╭──
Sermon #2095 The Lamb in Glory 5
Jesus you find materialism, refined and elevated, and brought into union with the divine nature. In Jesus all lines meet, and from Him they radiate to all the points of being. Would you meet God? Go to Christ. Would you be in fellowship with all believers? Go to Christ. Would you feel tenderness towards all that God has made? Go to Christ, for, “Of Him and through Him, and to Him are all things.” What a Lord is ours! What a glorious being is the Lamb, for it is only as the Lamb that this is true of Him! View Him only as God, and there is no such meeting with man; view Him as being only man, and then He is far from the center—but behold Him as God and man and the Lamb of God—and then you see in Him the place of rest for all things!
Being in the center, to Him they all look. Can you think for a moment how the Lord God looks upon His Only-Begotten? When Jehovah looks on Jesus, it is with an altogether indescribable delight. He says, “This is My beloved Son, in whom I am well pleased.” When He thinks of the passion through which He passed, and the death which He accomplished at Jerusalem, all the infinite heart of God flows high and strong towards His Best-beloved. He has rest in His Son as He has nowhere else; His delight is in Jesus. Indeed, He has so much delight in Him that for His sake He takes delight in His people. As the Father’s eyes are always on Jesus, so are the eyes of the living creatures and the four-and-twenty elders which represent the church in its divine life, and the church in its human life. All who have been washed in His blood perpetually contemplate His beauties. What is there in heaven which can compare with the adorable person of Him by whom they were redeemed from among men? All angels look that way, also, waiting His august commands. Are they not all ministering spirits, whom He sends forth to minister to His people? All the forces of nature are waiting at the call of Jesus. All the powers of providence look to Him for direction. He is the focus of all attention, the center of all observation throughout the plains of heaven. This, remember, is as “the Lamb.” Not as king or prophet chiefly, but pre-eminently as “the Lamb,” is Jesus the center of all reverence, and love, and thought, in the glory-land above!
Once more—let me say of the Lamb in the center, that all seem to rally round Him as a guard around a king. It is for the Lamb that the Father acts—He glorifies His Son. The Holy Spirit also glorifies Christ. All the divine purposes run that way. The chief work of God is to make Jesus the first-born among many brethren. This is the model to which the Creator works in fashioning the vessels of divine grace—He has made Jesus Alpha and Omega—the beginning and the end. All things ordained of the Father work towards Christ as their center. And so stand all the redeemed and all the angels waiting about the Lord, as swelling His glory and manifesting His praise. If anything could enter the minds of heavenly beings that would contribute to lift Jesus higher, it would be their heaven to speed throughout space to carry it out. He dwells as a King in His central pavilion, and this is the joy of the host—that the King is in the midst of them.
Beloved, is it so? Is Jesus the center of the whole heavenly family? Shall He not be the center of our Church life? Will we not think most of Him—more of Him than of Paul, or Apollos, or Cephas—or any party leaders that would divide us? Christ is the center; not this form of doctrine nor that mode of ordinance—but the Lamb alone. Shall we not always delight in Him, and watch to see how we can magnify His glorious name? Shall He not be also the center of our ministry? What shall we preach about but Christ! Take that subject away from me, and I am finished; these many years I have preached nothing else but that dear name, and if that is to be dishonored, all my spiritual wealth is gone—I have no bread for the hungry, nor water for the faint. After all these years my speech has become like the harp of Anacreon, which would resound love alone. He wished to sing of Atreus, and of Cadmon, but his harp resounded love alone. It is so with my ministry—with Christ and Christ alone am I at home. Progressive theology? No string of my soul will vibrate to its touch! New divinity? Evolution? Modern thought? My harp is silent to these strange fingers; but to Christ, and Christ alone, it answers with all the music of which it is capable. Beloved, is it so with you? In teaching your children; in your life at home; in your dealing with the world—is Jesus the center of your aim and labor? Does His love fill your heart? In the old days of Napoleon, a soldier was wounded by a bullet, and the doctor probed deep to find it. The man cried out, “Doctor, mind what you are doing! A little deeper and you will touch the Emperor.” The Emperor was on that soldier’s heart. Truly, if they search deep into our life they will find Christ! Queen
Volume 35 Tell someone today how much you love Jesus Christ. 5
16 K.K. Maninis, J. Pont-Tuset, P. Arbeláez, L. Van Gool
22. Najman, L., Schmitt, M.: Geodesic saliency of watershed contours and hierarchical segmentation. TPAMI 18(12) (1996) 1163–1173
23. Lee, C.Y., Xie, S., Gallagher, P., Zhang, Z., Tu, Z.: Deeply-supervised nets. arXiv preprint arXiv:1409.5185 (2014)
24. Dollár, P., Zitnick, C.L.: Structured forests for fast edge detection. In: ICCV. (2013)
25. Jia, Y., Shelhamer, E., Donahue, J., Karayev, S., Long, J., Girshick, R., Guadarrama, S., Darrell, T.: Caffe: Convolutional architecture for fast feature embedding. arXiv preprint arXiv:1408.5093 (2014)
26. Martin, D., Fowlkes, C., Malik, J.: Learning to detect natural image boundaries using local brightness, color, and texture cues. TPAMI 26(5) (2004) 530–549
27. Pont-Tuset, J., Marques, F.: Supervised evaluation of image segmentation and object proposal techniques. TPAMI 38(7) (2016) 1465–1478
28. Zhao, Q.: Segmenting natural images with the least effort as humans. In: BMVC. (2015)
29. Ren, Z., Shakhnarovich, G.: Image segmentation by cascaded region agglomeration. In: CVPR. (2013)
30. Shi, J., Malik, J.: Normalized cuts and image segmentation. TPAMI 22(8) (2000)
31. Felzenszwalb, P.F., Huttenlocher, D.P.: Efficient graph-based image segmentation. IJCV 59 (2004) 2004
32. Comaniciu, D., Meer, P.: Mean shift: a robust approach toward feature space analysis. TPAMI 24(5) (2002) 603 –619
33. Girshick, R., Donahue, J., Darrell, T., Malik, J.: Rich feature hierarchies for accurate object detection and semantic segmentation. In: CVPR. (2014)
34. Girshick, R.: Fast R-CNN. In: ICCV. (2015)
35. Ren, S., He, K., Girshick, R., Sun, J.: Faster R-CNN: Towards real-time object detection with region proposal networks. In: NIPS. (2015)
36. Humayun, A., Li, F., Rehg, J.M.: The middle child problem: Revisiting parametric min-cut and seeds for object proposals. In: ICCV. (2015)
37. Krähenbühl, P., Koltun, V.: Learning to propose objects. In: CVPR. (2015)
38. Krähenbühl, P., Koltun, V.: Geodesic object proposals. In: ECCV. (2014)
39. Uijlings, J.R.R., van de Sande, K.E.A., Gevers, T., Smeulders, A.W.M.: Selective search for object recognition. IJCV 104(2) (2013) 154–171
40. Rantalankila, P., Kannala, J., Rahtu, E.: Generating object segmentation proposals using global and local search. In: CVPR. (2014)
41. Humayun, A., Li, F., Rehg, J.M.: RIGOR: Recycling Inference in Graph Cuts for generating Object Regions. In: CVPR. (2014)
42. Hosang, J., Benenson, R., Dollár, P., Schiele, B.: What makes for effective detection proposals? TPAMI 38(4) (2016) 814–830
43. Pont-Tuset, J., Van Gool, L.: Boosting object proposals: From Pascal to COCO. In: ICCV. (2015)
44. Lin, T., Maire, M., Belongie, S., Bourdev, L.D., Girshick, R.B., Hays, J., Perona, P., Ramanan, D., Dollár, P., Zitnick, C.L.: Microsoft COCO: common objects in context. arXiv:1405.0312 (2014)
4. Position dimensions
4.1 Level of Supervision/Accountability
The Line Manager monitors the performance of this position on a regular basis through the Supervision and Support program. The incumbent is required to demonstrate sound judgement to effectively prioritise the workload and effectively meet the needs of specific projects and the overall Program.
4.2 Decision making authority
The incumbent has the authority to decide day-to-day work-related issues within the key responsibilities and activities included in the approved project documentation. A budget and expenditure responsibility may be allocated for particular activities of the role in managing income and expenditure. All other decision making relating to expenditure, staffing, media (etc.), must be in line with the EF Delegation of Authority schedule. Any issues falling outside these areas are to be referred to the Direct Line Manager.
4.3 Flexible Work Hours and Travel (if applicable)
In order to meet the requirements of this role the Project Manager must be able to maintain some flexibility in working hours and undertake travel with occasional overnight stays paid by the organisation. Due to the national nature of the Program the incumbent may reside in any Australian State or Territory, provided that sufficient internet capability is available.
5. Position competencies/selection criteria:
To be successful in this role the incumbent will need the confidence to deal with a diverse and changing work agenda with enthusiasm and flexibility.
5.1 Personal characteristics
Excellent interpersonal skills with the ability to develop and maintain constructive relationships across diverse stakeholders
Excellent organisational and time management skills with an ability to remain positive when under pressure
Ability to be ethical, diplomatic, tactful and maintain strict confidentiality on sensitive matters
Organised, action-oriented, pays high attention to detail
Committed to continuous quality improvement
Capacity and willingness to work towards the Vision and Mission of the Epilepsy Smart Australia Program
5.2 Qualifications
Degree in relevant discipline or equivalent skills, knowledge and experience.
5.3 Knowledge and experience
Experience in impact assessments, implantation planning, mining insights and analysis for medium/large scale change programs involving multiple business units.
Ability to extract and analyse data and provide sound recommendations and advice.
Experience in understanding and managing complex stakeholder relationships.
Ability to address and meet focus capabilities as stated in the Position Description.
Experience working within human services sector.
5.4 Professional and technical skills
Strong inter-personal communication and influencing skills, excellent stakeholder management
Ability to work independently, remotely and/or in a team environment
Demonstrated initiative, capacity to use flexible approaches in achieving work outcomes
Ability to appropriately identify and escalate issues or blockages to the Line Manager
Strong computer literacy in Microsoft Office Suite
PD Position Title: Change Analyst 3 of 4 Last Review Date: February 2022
╰──
## WHAT THE EXERCISE ASKS
Taking the material above, extract exactly and only the lines from the line with "5.2 Qualifications" to the line with "Experience in understanding", inclusive of both.

## OUTPUT FOR THIS EXERCISE
5.2 Qualifications
Degree in relevant discipline or equivalent skills, knowledge and experience.
5.3 Knowledge and experience
Experience in impact assessments, implantation planning, mining insights and analysis for medium/large scale change programs involving multiple business units.
Ability to extract and analyse data and provide sound recommendations and advice.
Experience in understanding and managing complex stakeholder relationships.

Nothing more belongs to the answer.